Book Review: Call It What You Want by Keith Lee Morris

What happens when a father discovers that his teen son has disappeared from his basement bedroom during a flash flood? What happens when a typical father of two about to spend a lazy hour or two without any family obligations finds a cigarette near the dishwasher in his non-smoking family's kitchen? What happens when a young man in a menial job gets a chance to live out his wildest dreams with a stunning older woman?

These are the kinds of questions Keith Lee Morris deals with in the 13 short stories collected in Call It What You Want. The stories, some in different form, first appeared in a variety of "little" literary magazines: Tin House (the publisher of the collected volume), New England Review, StoryQuarterly, and others. They are stories that attempt to deal imaginatively with the human condition in the best tradition of writers like John Cheever, Flannery O'Conner and the like. They are character-driven explorations of seemingly ordinary people faced with extraordinary circumstances. They are literary stories for a literate reader.

Sometimes they seem caught up in a Kafkaesque world that swamps its protagonists in nightmare scenarios beyond their comprehension. In "Tired Heart," a man embarking on a cross country move agrees to pick up some packages for a man he doesn't know for a large sum of money. He is given a set of instructions and rules to follow, which seem simple when he gets them, but almost as soon as he starts on his trip, he finds not only make no sense, but become impossible to follow. It is a predicament every bit as strange as that into which Josef K. awakens in The Trial.

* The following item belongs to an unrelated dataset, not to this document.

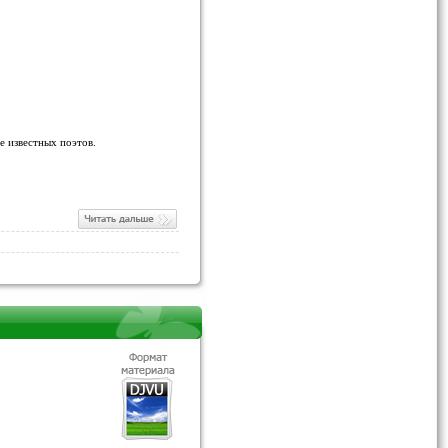
 известных поэтов.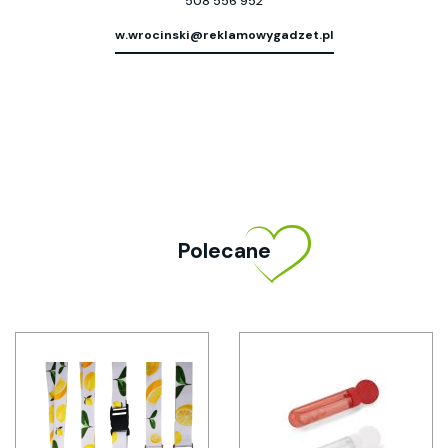
508 556 952
w.wrocinski@reklamowygadzet.pl
Polecane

In "Blackout," a man loses all memory of an evening spent with an old girlfriend at a high school reunion. In "Desert Island Romance," a man and woman marooned on an island recreate their old lives in their imaginations.

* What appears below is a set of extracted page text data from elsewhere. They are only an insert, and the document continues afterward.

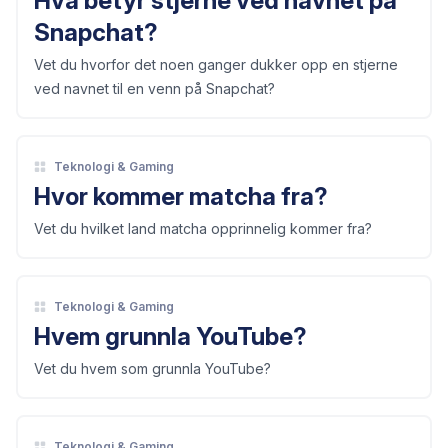
Hva betyr stjerne ved navnet på
Snapchat?
Vet du hvorfor det noen ganger dukker opp en stjerne
ved navnet til en venn på Snapchat?
Teknologi & Gaming
Hvor kommer matcha fra?
Vet du hvilket land matcha opprinnelig kommer fra?
Teknologi & Gaming
Hvem grunnla YouTube?
Vet du hvem som grunnla YouTube?
Teknologi & Gaming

Often the stories deal with people tormented by guilt. "Testimony," the first story in the book, is narrated by a young meth addict who has turned states' evidence in the trial of one of his friends for the murder of another friend, one who had looked up to the narrator as a kind of older brother. At first the reader has to question the reliability of a narrator content to live in a fog of drugs playing games and watching tennis on the tube, but gradually it becomes clear that the young man is suppressing his own feelings of guilt.